Pour une alternative au Grand Paris
Introduction
Ce texte a aujourd’hui une valeur historique. Il s’agit du fruit d’un an de travail de la commission aménagement du territoire EELV Ile France. J’ai adhéré à EELV en 2010, dans le cadre de l’appel de Daniel Cohn-Bendit qui proposait de créer une vaste coopérative constituée à part égale de « Verts et non-Verts », c’est-à-dire des citoyen-nes engagé-e-s et des militant-e-s politiques. J’avais été sollicitée en tant que co-fondatrice dans les années 90 du mouvement de l’économie alternative et solidaire (EAS). En raison de mon expérience professionnelle d’urbaniste et socio-économiste spécialisée sur les questions d’adéquation Travail / Emploi sur les territoires, j’ai participé à une commission nationale EELV Aménagement du territoire qui m’a vivement intéressée.
J’ai alors proposé de créer et d’animer une Commission spécifique à notre région « Aménagement du territoire EELV Ile-de-France ». Ce collectif fonctionnait comme une sorte de « task force » informelle, destinée à outiller en idées les candidat-e-s aux élections régionales puis les élu-e-s.
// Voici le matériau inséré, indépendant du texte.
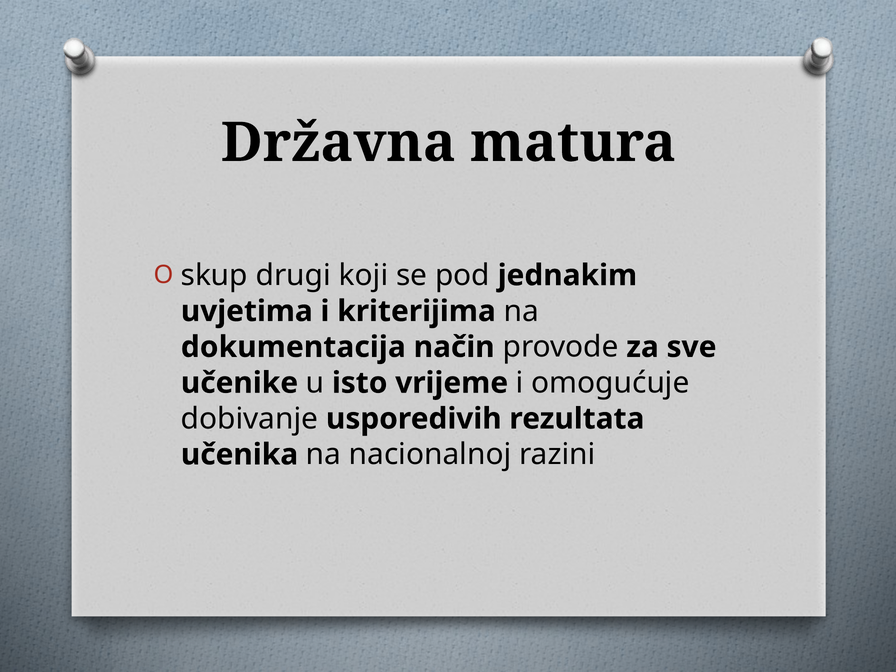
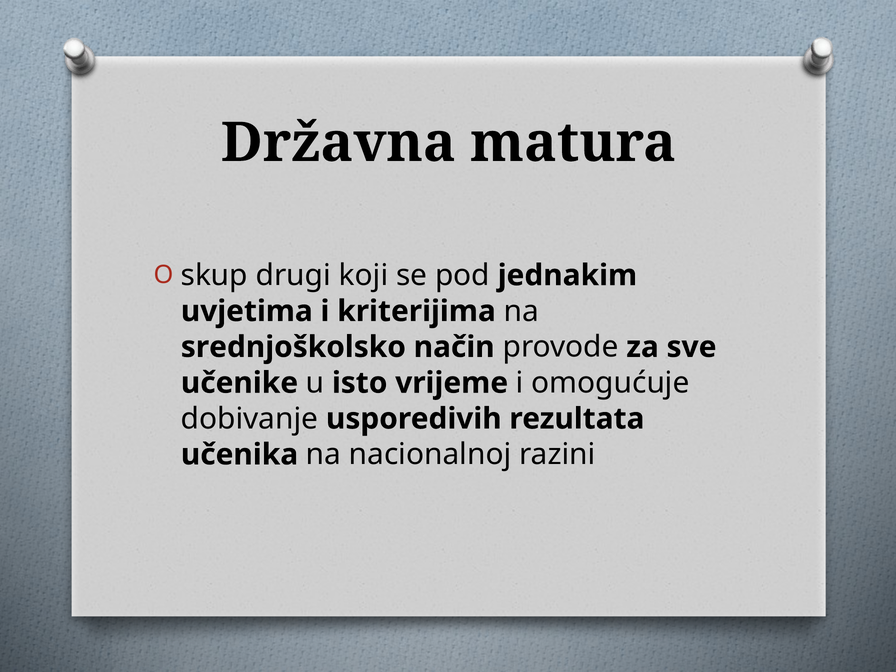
dokumentacija: dokumentacija -> srednjoškolsko
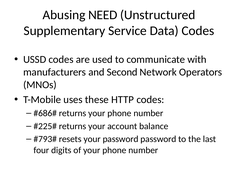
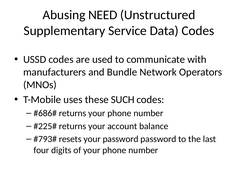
Second: Second -> Bundle
HTTP: HTTP -> SUCH
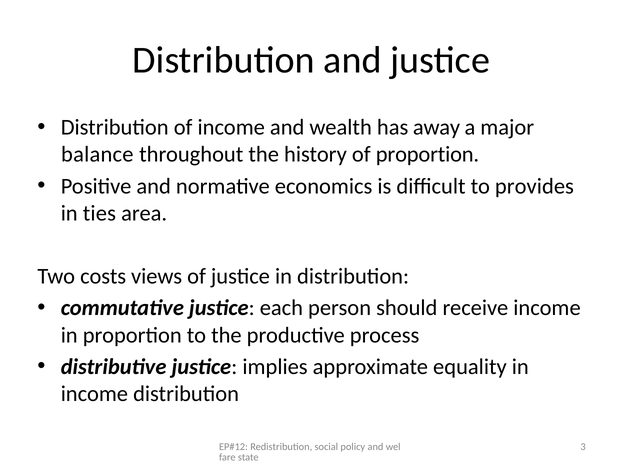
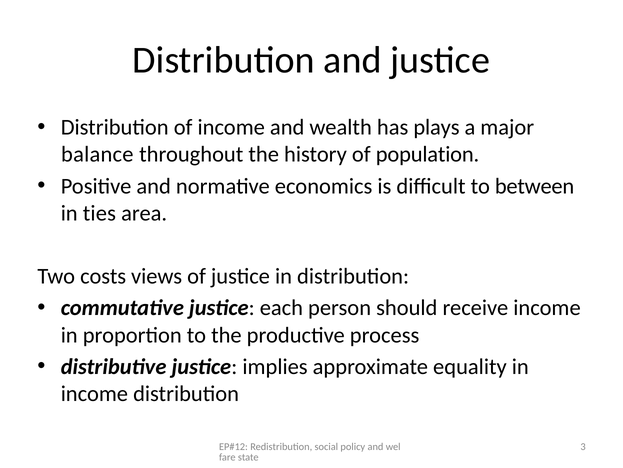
away: away -> plays
of proportion: proportion -> population
provides: provides -> between
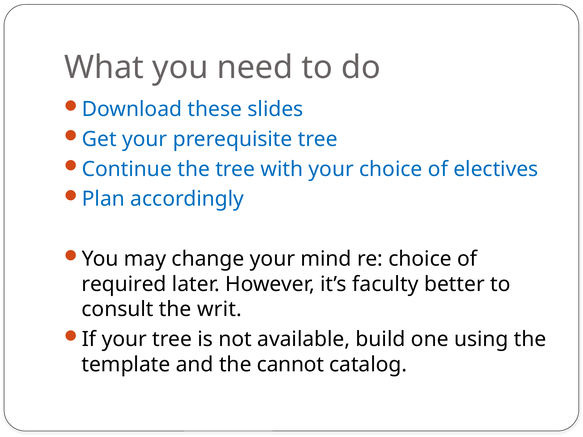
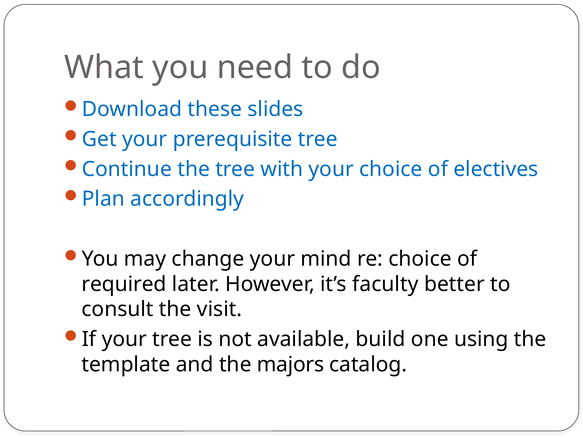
writ: writ -> visit
cannot: cannot -> majors
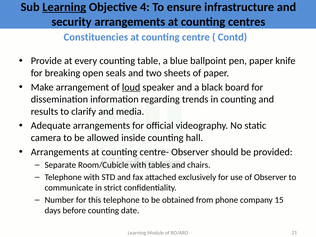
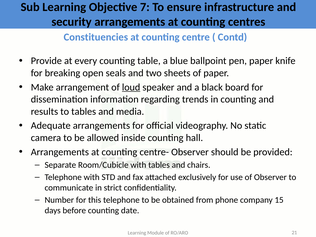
Learning at (64, 7) underline: present -> none
4: 4 -> 7
to clarify: clarify -> tables
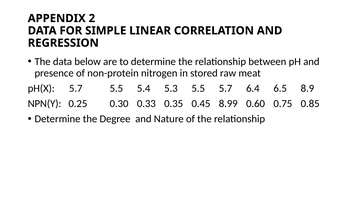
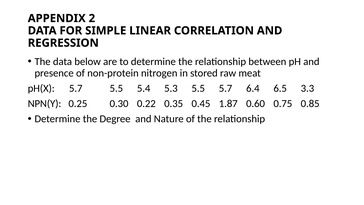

Elle regroupait une série de militants Verts et non Verts œuvrant sur les territoires locaux. Elle avait l’intérêt de regrouper des représentant-e-s de chaque département, et de comprendre une forte présence de militant-e-s de banlieue, notamment de grande couronne. Ce qui permettait de compenser une représentation des membres du parti EELV Ile-de-France surtout concentrée en zone agglomérée dense, avec une forte proportion de Parisiens.
La loi Grand Paris de Sarkozy avait provoqué une réaction des mouvements citoyens de banlieue très négative, qui souhaitaient sortir de l’hégémonie parisienne et prendre leurs distances avec la notion de « Métropole » très en vogue à l’époque. Pendant un an, nous avons travaillé de façon indépendante des élus, focalisé-e-s sur la production d’un grand texte proposant une vision alternative au Grand Paris. Nous sommes parti-e-s d’une proposition d’étude à l’attention d’EELV que j’avais élaborée avec un autre collègue spécialiste de l’Aménagement du Territoire IDF, portant sur « une alternative au Grand Paris », listant différents thèmes, déclinés à chaque fois en constats et propositions alternatives. Malheureusement, le parti n’a pas trouvé les financements nécessaires. J’ai repris la trame de notre proposition initiale et pendant un an, notre collectif a amendé, enrichi ce texte, thème par thème, dont j’ai été la plume. Nous avons animé une convention, suivie d’un colloque qui ont regroupé plusieurs centaines de participant-e-s et ont permis là encore de débattre et enrichir ce texte.
Nos travaux se sont ensuite inscrits dans le cadre de la préparation du Schéma Directeur de la Région Île-de-France (SDRIF). Malheureusement EELV ayant fait alliance avec le PS pour remporter les régionales était tenu à des compromis négociés avec le PS pour l’écriture du SDRIF. Les positions de notre commission indépendante se situaient largement au-delà de celles des élu-e-s, où régnait un fort courant « pro-Métropole ». C’est dans ce cadre que la plupart de nos propositions sont tombées en désuétude, malgré quelques victoires ponctuelles (sauvegarde de la partie nord du Triangle de Gonesse, de 2300 ha de terres agricoles sur le plateau de Saclay…) Par la suite, beaucoup de nos membres ont quitté EELV et continué à œuvrer dans des groupes locaux et à se battre pour défendre les principes qui sont valorisés dans ce texte. Citons notamment au nord de l’Ile-de-France le Collectif pour le Triangle de Gonesse (CPTG) dont je suis co-fondatrice, constitué en 2011 pour sauvegarder les terres agricoles du site (contre Europacity et maintenant contre la gare en plein champ de la ligne 17 Nord) et plus généralement les opposants au Grand Roissy (Non au T4) et aux JO 2024 (sauvegarde de l’Aire des Vents du parc de la Courneuve ou des Jardins des Vertus à Aubervilliers ) et au sud le mouvement Saclay Citoyen pour la sauvegarde des terres agricoles du plateau de Saclay et l’opposition à la ligne 18 Orly-Versailles. Sans compter une coordination francilienne de ces collectifs intitulée la COSTIF.
La plupart des questions posées dans ce texte reste d’une étonnante – et tragique – actualité. Il plaide pour la révision urgente d’un SDRIF totalement dépassé, compte tenu du contexte d’aujourd’hui, sanitaire, climatique, socio-économique et plus généralement écologique et sociétal. Il remet en cause le rêve mégalo de « Paris-Ville Monde » de Nicolas Sarkozy, ce que Guillaume Faburel a appelé « Les métropoles barbares ». On ne peut que regretter d’avoir laissé passer dix ans.